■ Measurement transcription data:
---

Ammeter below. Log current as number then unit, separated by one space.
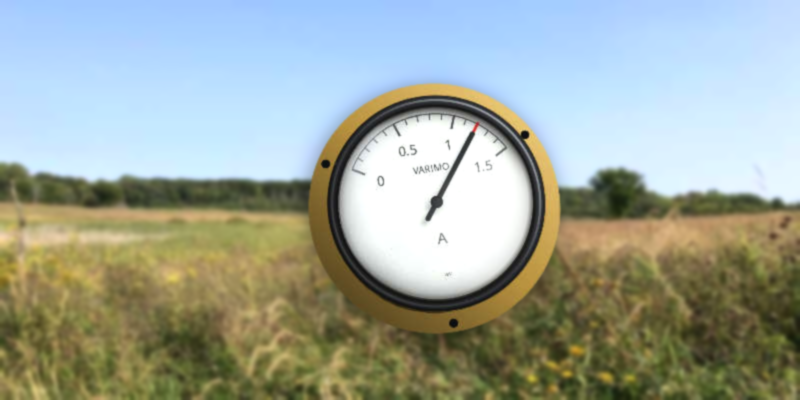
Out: 1.2 A
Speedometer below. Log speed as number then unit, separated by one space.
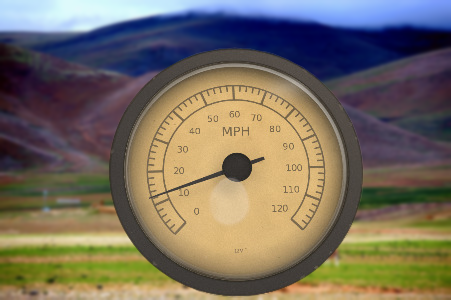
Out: 12 mph
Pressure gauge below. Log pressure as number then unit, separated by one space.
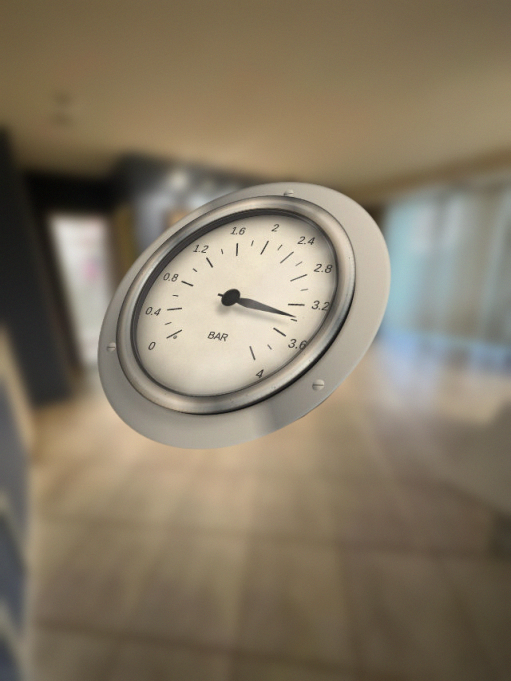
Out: 3.4 bar
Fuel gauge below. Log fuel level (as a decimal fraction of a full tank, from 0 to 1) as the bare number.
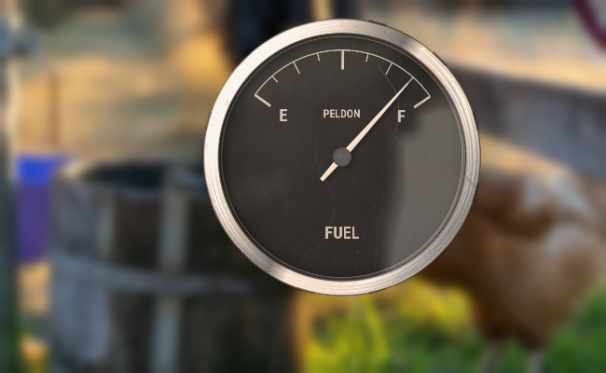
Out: 0.875
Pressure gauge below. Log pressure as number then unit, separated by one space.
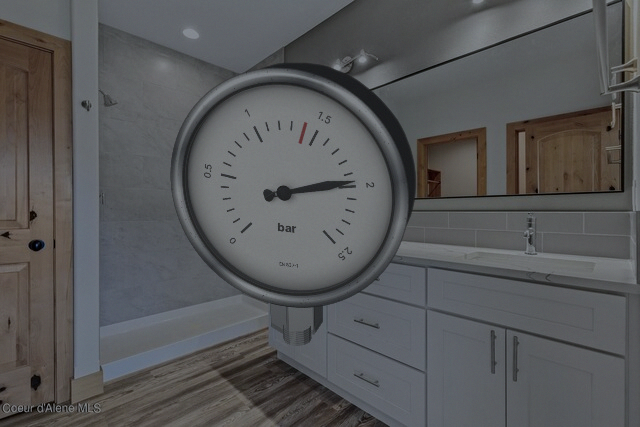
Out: 1.95 bar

---

■ WORK INSTRUCTION: Could you recast every line of the rows above as a numbered list, dropping any blank lines and leaving the pictures out?

■ REPLY:
1. Ammeter below. Log current as number then unit, separated by one space.
2. Out: 1.2 A
3. Speedometer below. Log speed as number then unit, separated by one space.
4. Out: 12 mph
5. Pressure gauge below. Log pressure as number then unit, separated by one space.
6. Out: 3.4 bar
7. Fuel gauge below. Log fuel level (as a decimal fraction of a full tank, from 0 to 1) as the bare number.
8. Out: 0.875
9. Pressure gauge below. Log pressure as number then unit, separated by one space.
10. Out: 1.95 bar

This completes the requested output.